To do —
List each line of the listing below that contains the string "לכתובת".

Transcribed page contents:

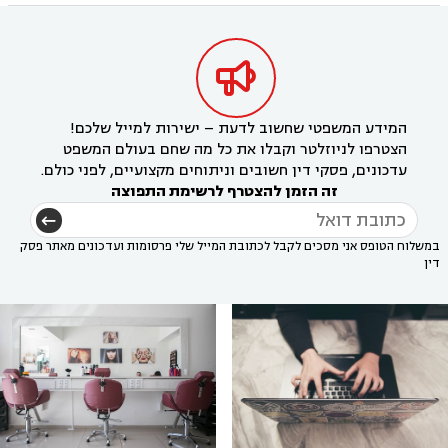

המידע המשפטי שחשוב לדעת – ישירות למייל שלכם!
הצטרפו לניוזלטר וקבלו את כל מה שחם בעולם המשפט
עדכונים, פסקי דין חשובים וניתוחים מקצועיים, לפני כולם.
זה הזמן להצטרף לרשימת התפוצה
במשלוח הטופס אני מסכים לקבל לכתובת המייל שלי פרסומות ועדכונים מאתר פסק
דין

Expected output —
במשלוח הטופס אני מסכים לקבל לכתובת המייל שלי פרסומות ועדכונים מאתר פסק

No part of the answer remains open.